━━ Entries ━━
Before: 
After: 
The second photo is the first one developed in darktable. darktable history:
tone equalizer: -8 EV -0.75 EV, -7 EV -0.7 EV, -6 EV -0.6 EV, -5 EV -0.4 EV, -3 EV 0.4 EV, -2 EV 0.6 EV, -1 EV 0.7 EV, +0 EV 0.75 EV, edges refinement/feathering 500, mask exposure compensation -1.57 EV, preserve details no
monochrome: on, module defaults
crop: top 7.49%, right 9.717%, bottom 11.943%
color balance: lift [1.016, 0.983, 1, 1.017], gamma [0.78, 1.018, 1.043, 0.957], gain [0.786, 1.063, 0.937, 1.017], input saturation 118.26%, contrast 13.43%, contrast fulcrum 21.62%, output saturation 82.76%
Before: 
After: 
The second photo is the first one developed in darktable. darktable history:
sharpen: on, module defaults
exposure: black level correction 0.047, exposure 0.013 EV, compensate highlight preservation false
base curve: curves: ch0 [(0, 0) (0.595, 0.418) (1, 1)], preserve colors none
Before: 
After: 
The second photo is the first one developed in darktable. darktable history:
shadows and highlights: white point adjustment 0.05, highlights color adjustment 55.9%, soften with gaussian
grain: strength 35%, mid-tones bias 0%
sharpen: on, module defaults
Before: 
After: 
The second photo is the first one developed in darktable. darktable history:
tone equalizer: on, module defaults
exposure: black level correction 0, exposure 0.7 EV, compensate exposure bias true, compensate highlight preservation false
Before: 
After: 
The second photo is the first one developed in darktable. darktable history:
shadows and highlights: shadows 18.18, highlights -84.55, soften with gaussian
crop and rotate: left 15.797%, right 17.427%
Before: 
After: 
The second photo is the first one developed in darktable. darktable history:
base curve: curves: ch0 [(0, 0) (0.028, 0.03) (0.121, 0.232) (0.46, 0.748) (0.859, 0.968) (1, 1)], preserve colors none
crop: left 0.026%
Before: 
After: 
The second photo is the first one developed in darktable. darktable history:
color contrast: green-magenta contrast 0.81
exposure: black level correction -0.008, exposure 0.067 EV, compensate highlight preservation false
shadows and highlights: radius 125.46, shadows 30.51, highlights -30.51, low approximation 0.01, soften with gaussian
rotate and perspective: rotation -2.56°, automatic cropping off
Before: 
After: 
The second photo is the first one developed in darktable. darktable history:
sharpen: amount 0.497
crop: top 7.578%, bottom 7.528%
━━━
■ Problem description:
Rename "developed" to "processed" in the lines running from the start of the records through the line containing "exposure: black level correction 0, exposure", both ends included. Return only those lines, with nothing else altered.

■ Exercise solution:
Before: 
After: 
The second photo is the first one processed in darktable. darktable history:
tone equalizer: -8 EV -0.75 EV, -7 EV -0.7 EV, -6 EV -0.6 EV, -5 EV -0.4 EV, -3 EV 0.4 EV, -2 EV 0.6 EV, -1 EV 0.7 EV, +0 EV 0.75 EV, edges refinement/feathering 500, mask exposure compensation -1.57 EV, preserve details no
monochrome: on, module defaults
crop: top 7.49%, right 9.717%, bottom 11.943%
color balance: lift [1.016, 0.983, 1, 1.017], gamma [0.78, 1.018, 1.043, 0.957], gain [0.786, 1.063, 0.937, 1.017], input saturation 118.26%, contrast 13.43%, contrast fulcrum 21.62%, output saturation 82.76%
Before: 
After: 
The second photo is the first one processed in darktable. darktable history:
sharpen: on, module defaults
exposure: black level correction 0.047, exposure 0.013 EV, compensate highlight preservation false
base curve: curves: ch0 [(0, 0) (0.595, 0.418) (1, 1)], preserve colors none
Before: 
After: 
The second photo is the first one processed in darktable. darktable history:
shadows and highlights: white point adjustment 0.05, highlights color adjustment 55.9%, soften with gaussian
grain: strength 35%, mid-tones bias 0%
sharpen: on, module defaults
Before: 
After: 
The second photo is the first one processed in darktable. darktable history:
tone equalizer: on, module defaults
exposure: black level correction 0, exposure 0.7 EV, compensate exposure bias true, compensate highlight preservation false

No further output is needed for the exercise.